Interest on top of interest. The obvious difference between the debt interest payments and those other budgets is one of trajectory. Although the departmental spending allowances haven’t been set for the years after this one, it’s safe to assume that they’ll remain relatively flat. Whereas debt interest is forecast to go from £33.7 billion now to £51.1 billion in 2019-20; a 52 per cent increase. This is one of the great moral – as much as fiscal – burdens of borrowing. Future taxpayers will have to stump up £billions to simply service the debt, let alone pay it off.
It could have been worse… But if you think those numbers are bad, wait ‘til you gettaload of the Office for Budget Responsibility’s original forecasts. Back in 2010, they reckoned that debt interest would stand at £63.1 billion this year, which is more than what’s spent on education.

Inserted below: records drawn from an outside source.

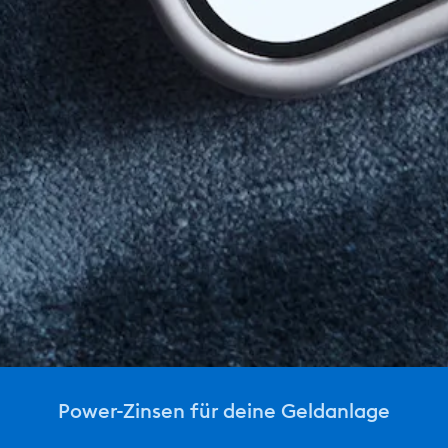
Power-Zinsen für deine Geldanlage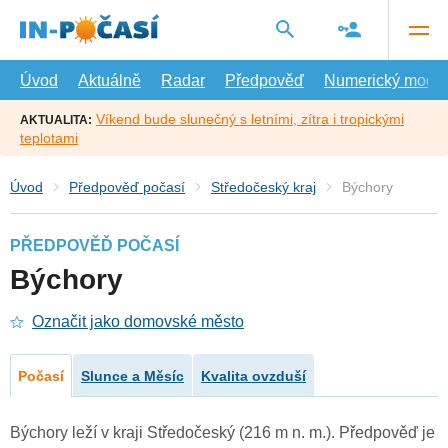
Přejít
na
hlavní
obsah
Úvod
Aktuálně
Radar
Předpověď
Numerický model
Víkend bude slunečný s letními, zítra i tropickými
AKTUALITA:
teplotami
Úvod
Předpověď počasí
Středočeský kraj
Býchory
PŘEDPOVĚĎ POČASÍ
Býchory
Označit jako domovské město
Počasí
Slunce a Měsíc
Kvalita ovzduší
Býchory leží v kraji Středočeský (216 m n. m.). Předpověď je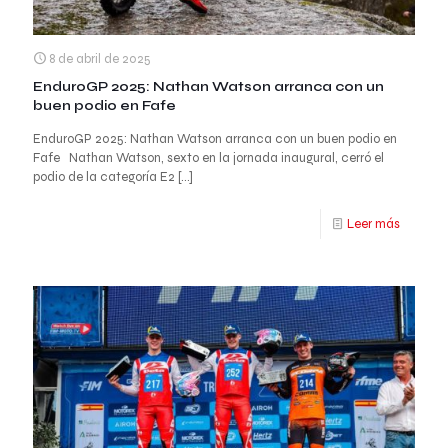
8 de abril de 2025
EnduroGP 2025: Nathan Watson arranca con un
buen podio en Fafe
EnduroGP 2025: Nathan Watson arranca con un buen podio en
Fafe Nathan Watson, sexto en la jornada inaugural, cerró el
podio de la categoría E2
[…]
Leer más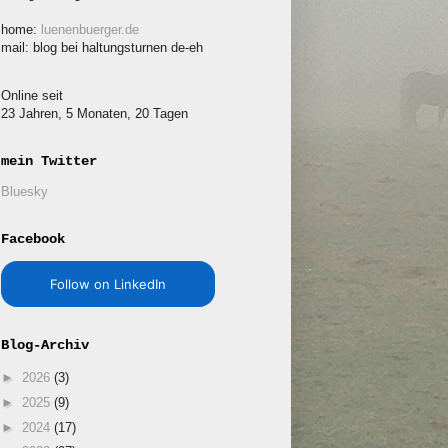
home:
luenenbuerger.de
mail: blog bei haltungsturnen de-eh
Online seit
23 Jahren, 5 Monaten, 20 Tagen
mein Twitter
Bluesky
Facebook
Follow on LinkedIn
Blog-Archiv
►
2026
(3)
►
2025
(9)
►
2024
(17)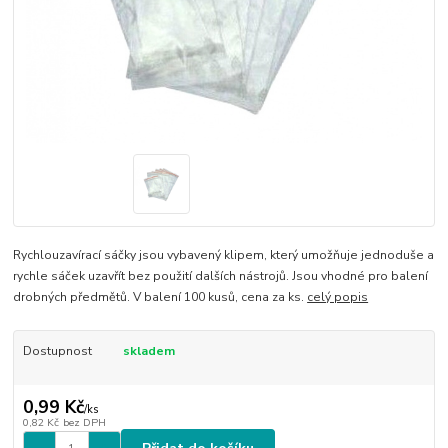
Rychlouzavírací sáčky jsou vybavený klipem, který umožňuje jednoduše a
rychle sáček uzavřít bez použití dalších nástrojů. Jsou vhodné pro balení
drobných předmětů. V balení 100 kusů, cena za ks.
celý popis
Dostupnost
skladem
0,99 Kč
/
ks
0,82 Kč
bez DPH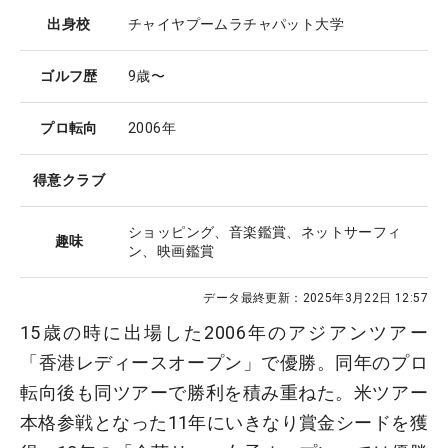
出身校
チャイヤプームラチャパット大学
ゴルフ歴
9歳〜
プロ転向
2006年
得意クラブ
ショッピング、音楽鑑賞、ネットサーフィ
趣味
ン、映画鑑賞
データ最終更新：
2025年3月22日 12:57
15歳の時に出場した2006年のアジアンツアー
「香港レディースオープン」で優勝。同年のプロ
転向後も同ツアーで勝利を積み重ねた。米ツアー
本格参戦となった11年にいきなり賞金シードを獲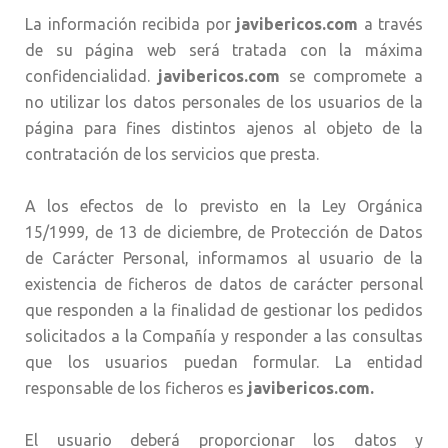
La información recibida por
javibericos.com
a través
de su página web será tratada con la máxima
confidencialidad.
javibericos.com
se compromete a
no utilizar los datos personales de los usuarios de la
página para fines distintos ajenos al objeto de la
contratación de los servicios que presta.
A los efectos de lo previsto en la Ley Orgánica
15/1999, de 13 de diciembre, de Protección de Datos
de Carácter Personal, informamos al usuario de la
existencia de ficheros de datos de carácter personal
que responden a la finalidad de gestionar los pedidos
solicitados a la Compañía y responder a las consultas
que los usuarios puedan formular. La entidad
responsable de los ficheros es
javibericos.com
.
El usuario deberá proporcionar los datos y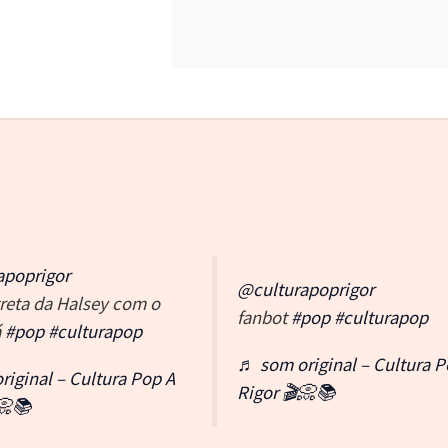
apoprigor
@culturapoprigor
treta da Halsey com o
fanbot
#pop
#culturapop
á
#pop
#culturapop
♬ som original – Cultura P
iginal – Cultura Pop A
Rigor 🎬📀📚
📀📚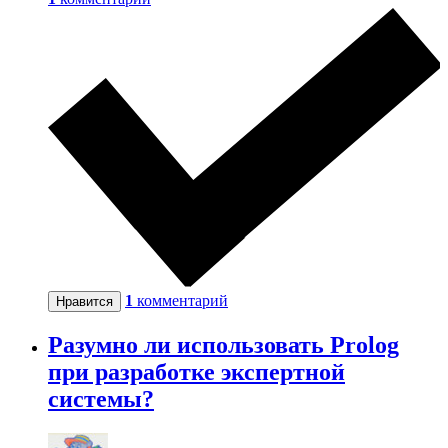
1
комментарий
Нравится
Разумно ли использовать Prolog
при разработке экспертной
системы?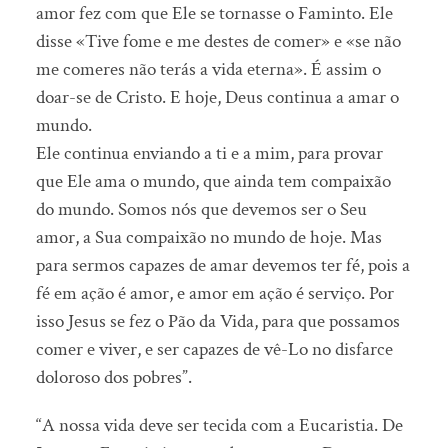
amor fez com que Ele se tornasse o Faminto. Ele
disse «Tive fome e me destes de comer» e «se não
me comeres não terás a vida eterna». É assim o
doar-se de Cristo. E hoje, Deus continua a amar o
mundo.
Ele continua enviando a ti e a mim, para provar
que Ele ama o mundo, que ainda tem compaixão
do mundo. Somos nós que devemos ser o Seu
amor, a Sua compaixão no mundo de hoje. Mas
para sermos capazes de amar devemos ter fé, pois a
fé em ação é amor, e amor em ação é serviço. Por
isso Jesus se fez o Pão da Vida, para que possamos
comer e viver, e ser capazes de vê-Lo no disfarce
doloroso dos pobres”.
“A nossa vida deve ser tecida com a Eucaristia. De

This is one of those rare cases, in this Parliament, where outcomes have exceeded expectations.
…so why it is not? This happy distance between outcomes and expectations isn’t really to do with the Government borrowing less – as we know, they’re actually borrowing more than the OBR originally foresaw. It has two other causes. The first is George Osborne’s demand that the Bank of England hand over the interest accrued from its quantitative easing programme, which shaves £12.3 billion off this year’s total. The second is low inflation (which affects index-linked gilts) and our persistently lower interest rates.
The unknowable future. What would happen to debt interest payments if inflation or interest rates rose? The OBR has put together a “ready reckoner” (on p.156) to try and answer that question. According to their calculations, a 1 per cent rise in the forecast level of RPI inflation, for instance, would increase the nation’s interest bill by almost £6 billion in 2019-20. This is the problem with debt interest; it rises and falls with other variables. And that’s even before we consider the prospect of another Labour government.